Thursday, April 26, 2012

Scribbles on Casanova(s)


His prescience is alarming yet the gilded entertainer knows how to press your buttons. His song and dance puts you under spell and more rightly under his thumb. He is made of sugar, spice and not everything nice. He is cunning, blunt, and sly about his intentions. Even though this paramour’s sheets have been changed hundreds of times, women still flock to him. Isn’t that love? It should be, shouldn’t it? But you still don’t know his true face.

        One successful lad is Rod Stewart. He has had a succession of wives that all seem to be about 25 years younger than him. Another god is Hugh Heffner; I mean who wouldn’t want a new set of Playboy Bunnies every couple of years?  One loser is Jude Law. Really caught with the nanny?  The other failure is Tiger Woods.  He thought he could get away with cheating on his wife. Hell they made a condom statue in his honor. “The same principle which forbids me to lie does not allow me to tell the truth.” True words spoken by Giacomo. He is the expert you know. Each of these Casanovas live by this rule. Aren’t they absolute role models?

1)      Names are important. Why? Because they define us. So here’s a list associated with our lady killer (that’s already one).

-          Debaucher, Adulterer, Gigolo, Swinger, Libertine, Womanizer (Britney Spears was right), Seducer, Lecher, Fornicator, Lady’s Man, Philanderer

2)      A man with multiple STDs. He could have the following gonorrhea, AIDS, herpes, syphilis, chlamydia, genital warts, scabies and more. Isn’t it great being a social butterfly? He’s a love bug. It’s infectious.

3)      A dapper man. Macho-Macho men would disagree and say metrosexual. But these men do like their garb. How do you attract a lady? Good hair. Good clothes. Good build. Must be clean. I hear squeals already. 

4)      He is, dare I say, cocky. It isn’t time to be bashful. That’s no fun. His cold jokes and foul humor make women blush. It’s downright dirty. Some women find it repulsive that they want to be in the dirt. Raunchy, huh? Oh, yes.
Some one-liners:

-          Do infants enjoy infancy as much as adults enjoy adultery? (George Carlin)
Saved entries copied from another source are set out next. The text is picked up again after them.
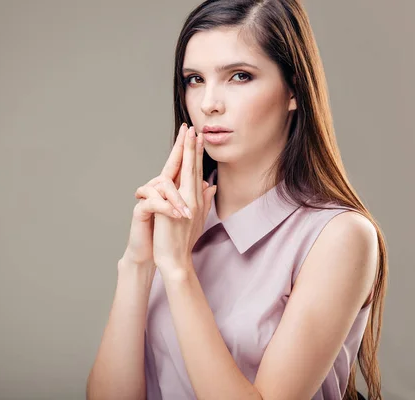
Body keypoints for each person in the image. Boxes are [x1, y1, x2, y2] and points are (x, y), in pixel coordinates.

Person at [86, 0, 388, 399]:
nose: (209, 102)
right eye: (194, 79)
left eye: (239, 76)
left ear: (294, 90)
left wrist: (178, 272)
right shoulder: (177, 221)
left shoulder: (339, 237)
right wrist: (137, 263)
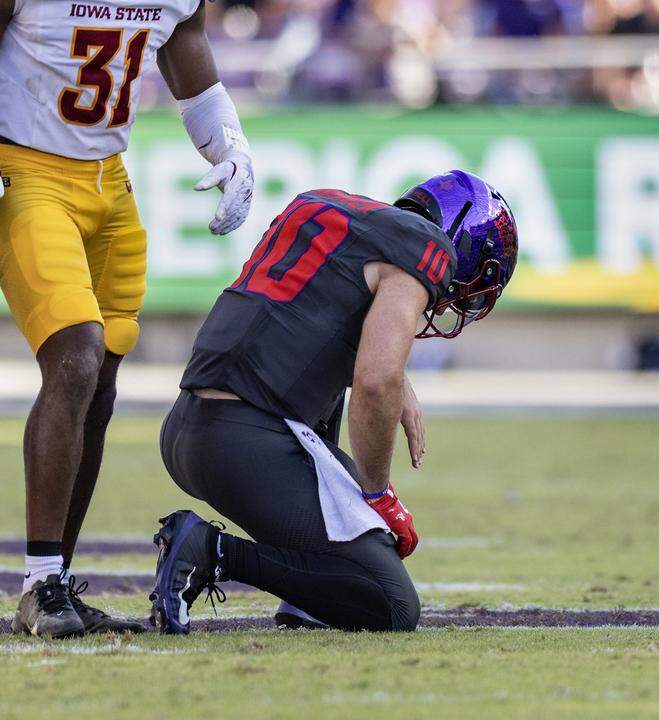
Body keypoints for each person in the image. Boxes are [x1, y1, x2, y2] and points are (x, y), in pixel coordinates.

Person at [152, 172, 518, 633]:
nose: (450, 303)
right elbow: (374, 381)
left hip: (186, 429)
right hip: (243, 444)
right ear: (461, 240)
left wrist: (391, 373)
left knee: (356, 515)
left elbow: (303, 321)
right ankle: (211, 552)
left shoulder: (324, 203)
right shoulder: (427, 247)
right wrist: (377, 494)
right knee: (392, 603)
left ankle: (303, 600)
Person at [0, 0, 255, 638]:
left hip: (109, 184)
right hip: (28, 174)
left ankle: (53, 579)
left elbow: (185, 48)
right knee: (75, 356)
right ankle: (38, 583)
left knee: (100, 383)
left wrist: (228, 143)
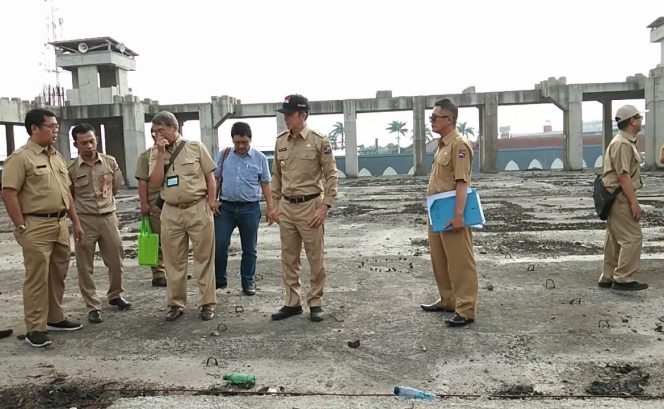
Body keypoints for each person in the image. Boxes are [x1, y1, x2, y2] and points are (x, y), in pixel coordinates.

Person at [1, 108, 84, 348]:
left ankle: (55, 317)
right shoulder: (21, 158)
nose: (55, 130)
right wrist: (20, 225)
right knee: (37, 278)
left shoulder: (56, 156)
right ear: (34, 128)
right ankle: (35, 328)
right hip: (35, 225)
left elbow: (66, 192)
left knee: (58, 274)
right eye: (51, 126)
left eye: (57, 126)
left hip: (59, 224)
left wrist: (75, 222)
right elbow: (9, 193)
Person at [267, 94, 339, 322]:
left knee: (315, 258)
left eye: (289, 114)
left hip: (311, 207)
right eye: (285, 114)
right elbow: (276, 176)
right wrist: (275, 205)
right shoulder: (280, 142)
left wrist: (325, 206)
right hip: (287, 208)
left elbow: (331, 176)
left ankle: (316, 302)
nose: (286, 118)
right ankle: (292, 303)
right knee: (289, 258)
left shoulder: (319, 141)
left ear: (303, 115)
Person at [148, 111, 217, 321]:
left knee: (204, 258)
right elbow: (155, 182)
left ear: (174, 128)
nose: (157, 134)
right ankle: (176, 304)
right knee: (173, 260)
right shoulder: (154, 153)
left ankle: (207, 303)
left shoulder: (195, 147)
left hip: (197, 207)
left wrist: (211, 203)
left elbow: (210, 177)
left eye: (161, 130)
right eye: (154, 131)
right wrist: (160, 153)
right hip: (171, 211)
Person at [420, 98, 478, 327]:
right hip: (437, 210)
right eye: (431, 117)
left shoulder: (459, 145)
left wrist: (459, 214)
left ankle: (465, 309)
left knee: (460, 261)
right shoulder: (442, 145)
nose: (431, 121)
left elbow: (462, 183)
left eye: (435, 118)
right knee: (440, 259)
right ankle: (447, 300)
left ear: (450, 119)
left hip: (453, 211)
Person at [68, 123, 132, 324]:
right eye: (84, 142)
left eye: (92, 140)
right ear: (76, 144)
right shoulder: (70, 168)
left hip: (108, 217)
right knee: (85, 265)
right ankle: (93, 306)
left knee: (116, 259)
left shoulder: (110, 162)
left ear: (97, 139)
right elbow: (69, 197)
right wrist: (76, 223)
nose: (89, 145)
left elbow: (114, 188)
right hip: (84, 219)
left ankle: (115, 295)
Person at [213, 122, 273, 295]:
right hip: (225, 208)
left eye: (244, 142)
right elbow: (215, 179)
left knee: (249, 248)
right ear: (232, 140)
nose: (241, 146)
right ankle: (219, 279)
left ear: (250, 139)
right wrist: (213, 201)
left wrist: (270, 207)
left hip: (250, 208)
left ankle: (248, 281)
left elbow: (265, 184)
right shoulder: (223, 155)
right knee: (219, 244)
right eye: (237, 142)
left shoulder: (260, 158)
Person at [598, 105, 648, 291]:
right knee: (633, 237)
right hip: (620, 197)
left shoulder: (622, 142)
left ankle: (608, 276)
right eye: (639, 117)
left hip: (614, 196)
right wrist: (634, 203)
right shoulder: (623, 144)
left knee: (614, 238)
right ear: (632, 120)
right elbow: (623, 176)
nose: (641, 120)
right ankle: (623, 278)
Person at [135, 133, 167, 287]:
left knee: (172, 239)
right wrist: (144, 204)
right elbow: (142, 181)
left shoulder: (179, 152)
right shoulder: (146, 156)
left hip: (172, 202)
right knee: (157, 239)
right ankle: (158, 273)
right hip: (155, 202)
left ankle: (172, 270)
-          A man is only as faithful as his options. (Chris Rock)

-          Welcome to a night of partying and heavy drinking. Or as Charlie Sheen calls it: breakfast.” (Courtesy of Ricky Gervais)

-          “Now remember my three beginner’s tips for picking up chicks: Address her by name, isolate her from her friends, and subtly put her down.” –(Neil Patrick Harris as Barney Stinson)

5)      The classic bad boy. A criminal. Think James Dean. His vulgarity always gets him in to trouble. His spiral of misfortune is an adventure. He is a symbol of resistance. He’s liberating, in the sense that women liberate themselves with him.

6)      The Con Artist. He is organized. Remember, this is an act.

-Step 1: Find Attractive Damsel in Distress

-Step 2: Be her Hero

-Step 3: Her Gratitude = Seduction

-Step 4: Convince her you are unworthy, so you can leave without knowing what hit her.

      As Giacomo would say, “There is no honest woman with an uncorrupted heart whom a man is not sure of conquering by dint of gratitude. It is one of the surest and shortest means.” So he knows how to manipulate people. But how long can a man keep up this act?  Charlie Sheen can’t.

7)      Underneath all the covers is lonely playboy. After all the liaisons, what is reality? After the birds and bees fly away what’s left? Relationships aren’t permanent in this man’s life. So what does he really have the morning after? An empty bed.

8)      Honestly, dishonesty is a virtue in his head. So the symptoms of this complex include trust issues. This dazzling man is always plotting. His own desires are more important. He isn’t a lost puppy. You can’t change him. You can’t train him. He does bite. He does have rabies. I mean scabies.

9)       He’s one of the girls. Well, why not? He’s prepared to jump off the diving board into a pool of estrogen. Yes, he will talk to you about your feelings and gossip with you, but in the end he’s got more women than his bros. In this case, it’s hoes before bros.

10)  Man on the run. After all these one night stands. What’s he really running from… himself. Confrontation is avoidable. Just like love. Unnecessary. I wonder how all the previous Playboy Bunnies feel.

11)  Human. Yes, I said it. As warped as it sounds. Insecurities are just another way of saying it. It’s unavoidable. But under his thick skin is just someone vying for attention and affection.


            As beacons for weak willed girls, these men put on a spectacle. It’s amusing, for the Casanova and the volunteer, for a while. But you can’t put on a show without an audience. Someone is bound to pull the curtain back and reveal the naked truth. Don’t you think it’s exhausting to keep up this act anyways? Eventually they’ll lose their touch. Under hundreds and hundreds and hundreds of stained sheets there is some beating instrument called a heart. When the spectators and show girls catch onto this false advertising, it’s going to turn into a one-man show. His bed will be left alone, just like him.